#### Your task
Reproduce all of the data below verbatim, leaving out the pictures.

#### Recorded information

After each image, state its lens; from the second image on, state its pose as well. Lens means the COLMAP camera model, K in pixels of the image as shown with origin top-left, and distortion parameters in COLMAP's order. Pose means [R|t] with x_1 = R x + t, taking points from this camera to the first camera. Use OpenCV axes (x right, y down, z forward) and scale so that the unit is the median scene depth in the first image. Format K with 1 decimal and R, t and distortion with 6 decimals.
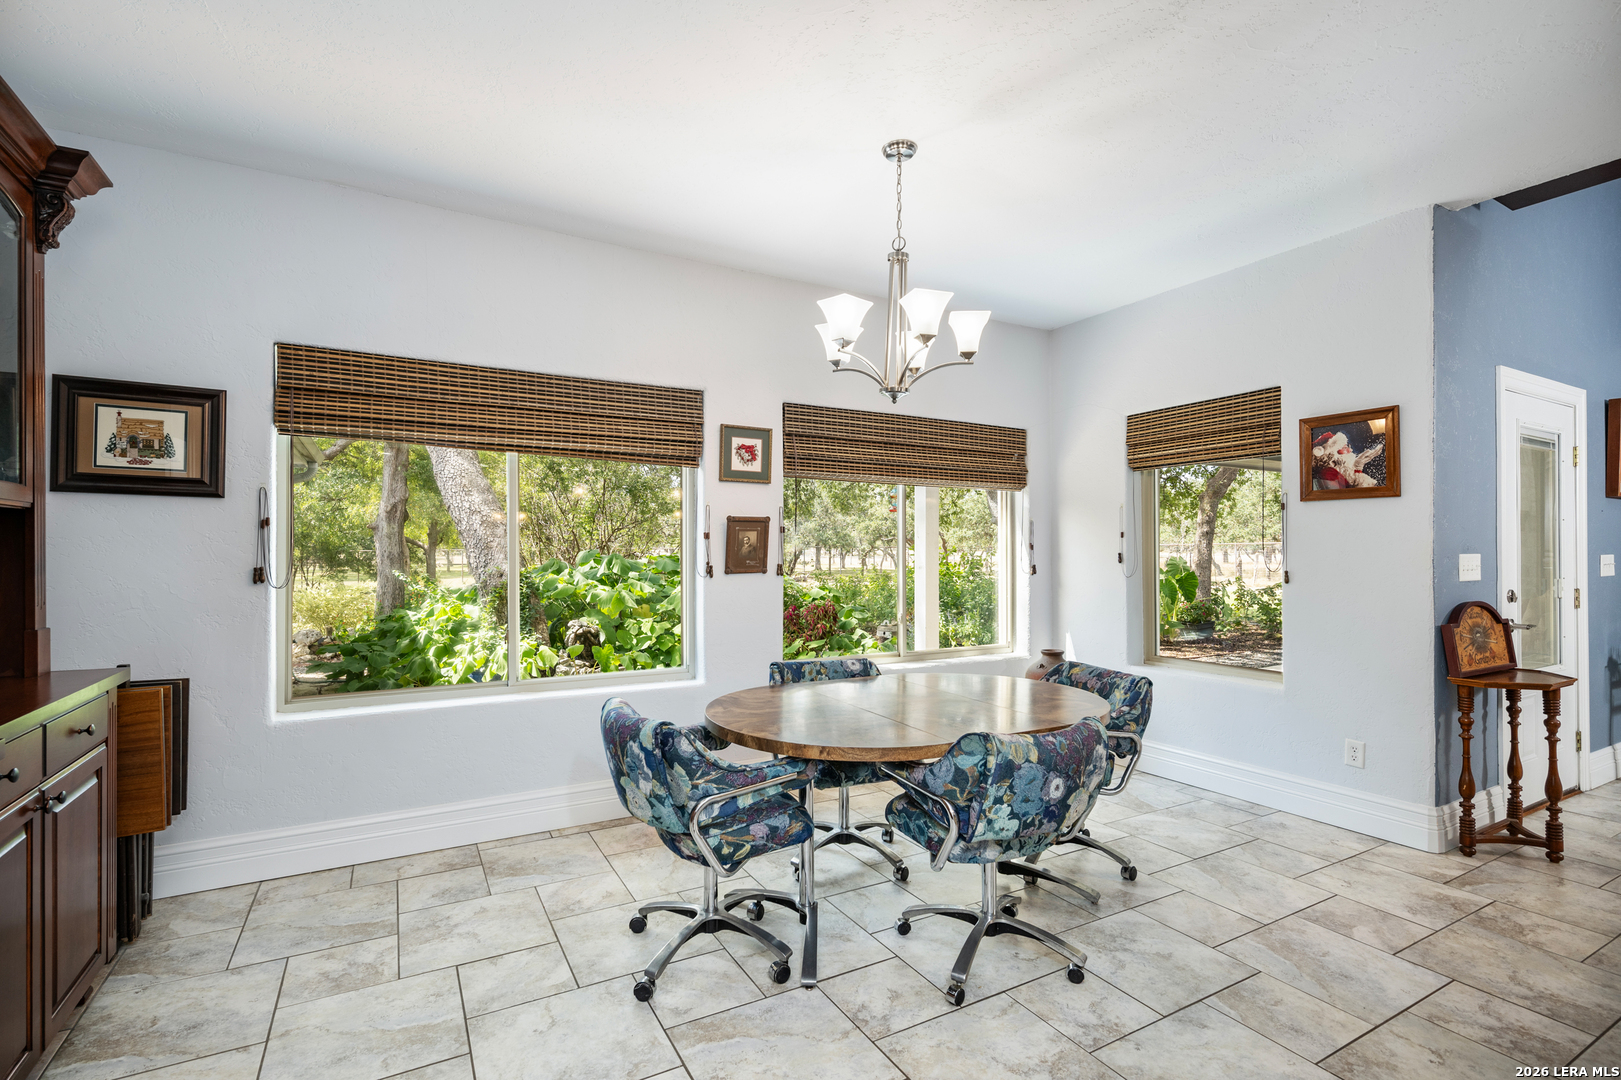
lens RADIAL K [[753.8, 0, 803.9], [0, 753.8, 548.4], [0, 0, 1]] dist [-0.001242, 0.000003]
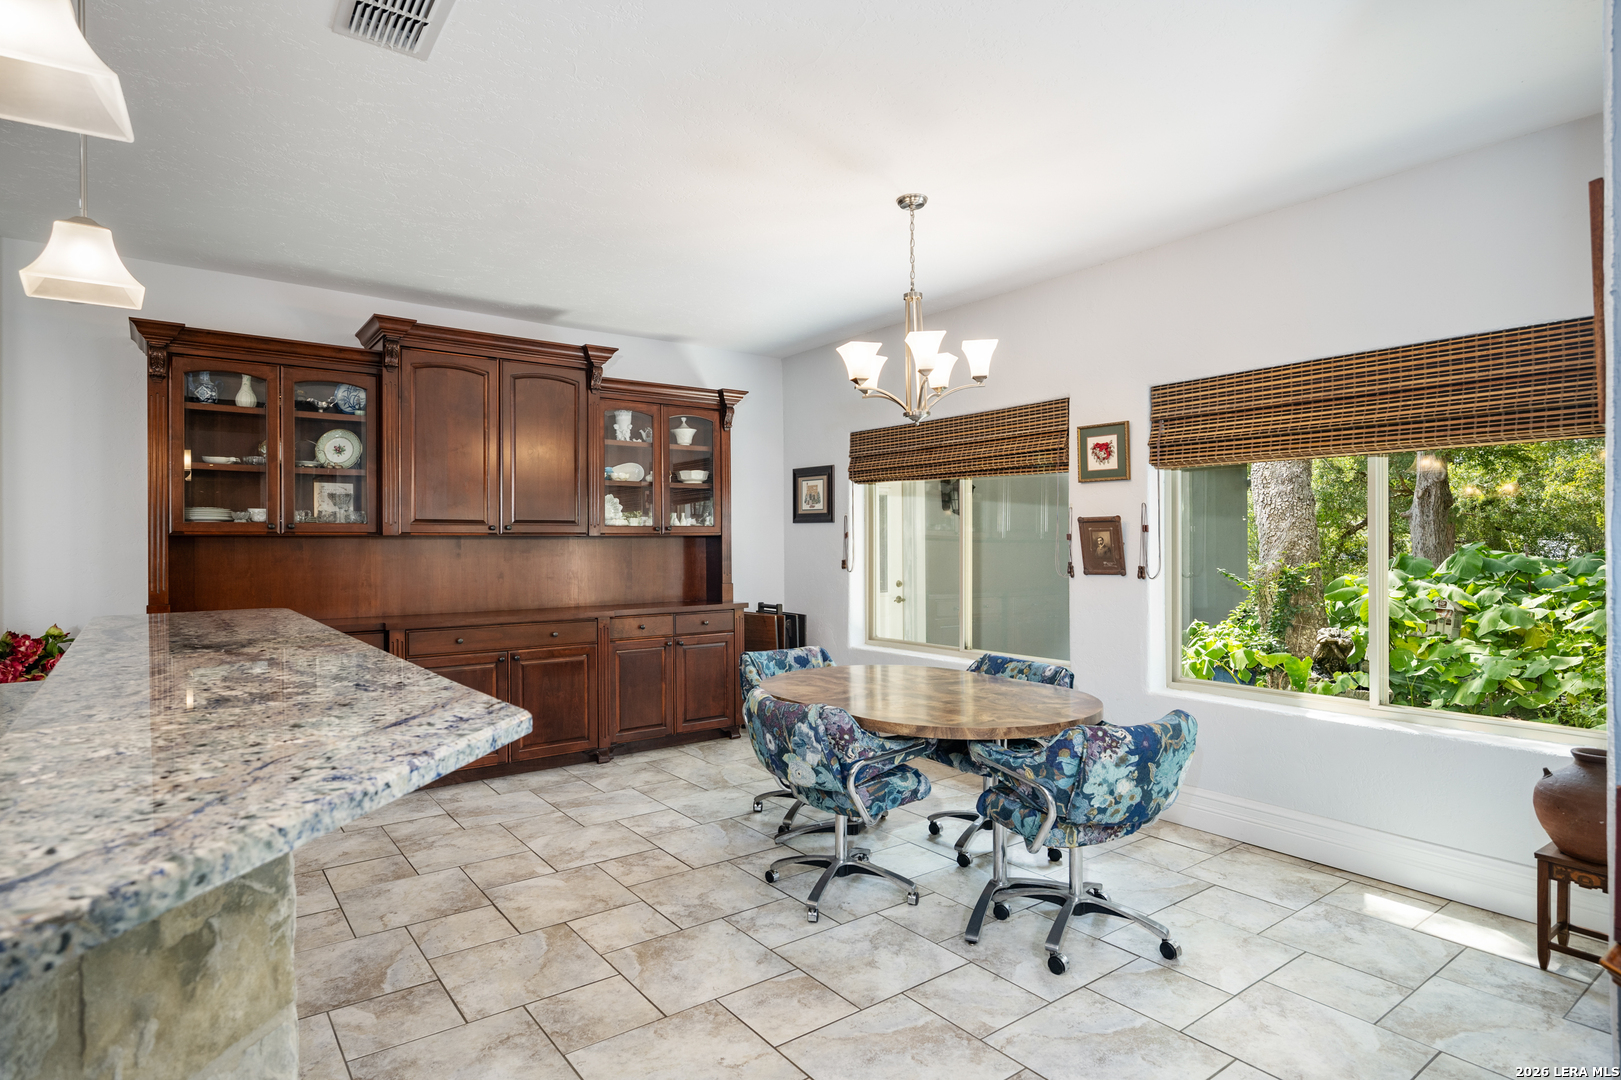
lens RADIAL K [[862.6, 0, 799.0], [0, 862.6, 545.0], [0, 0, 1]] dist [-0.000921, -0.000390]
pose [[0.126096, -0.001467, -0.992017, 0.999499], [0.008192, 0.999966, -0.000437, -0.008171], [0.991984, -0.008072, 0.126103, 0.478787]]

#### Written response
After each image, state its lens; from the second image on, state its pose as well. Lens means the COLMAP camera model, K in pixels of the image as shown with origin top-left, and distortion parameters in COLMAP's order. Pose means [R|t] with x_1 = R x + t, taking points from this camera to the first camera. Use OpenCV axes (x right, y down, z forward) and scale so that the unit is the median scene depth in the first image. Format K with 1 decimal and R, t and distortion with 6 decimals.
lens RADIAL K [[753.8, 0, 803.9], [0, 753.8, 548.4], [0, 0, 1]] dist [-0.001242, 0.000003]
lens RADIAL K [[862.6, 0, 799.0], [0, 862.6, 545.0], [0, 0, 1]] dist [-0.000921, -0.000390]
pose [[0.126096, -0.001467, -0.992017, 0.999499], [0.008192, 0.999966, -0.000437, -0.008171], [0.991984, -0.008072, 0.126103, 0.478787]]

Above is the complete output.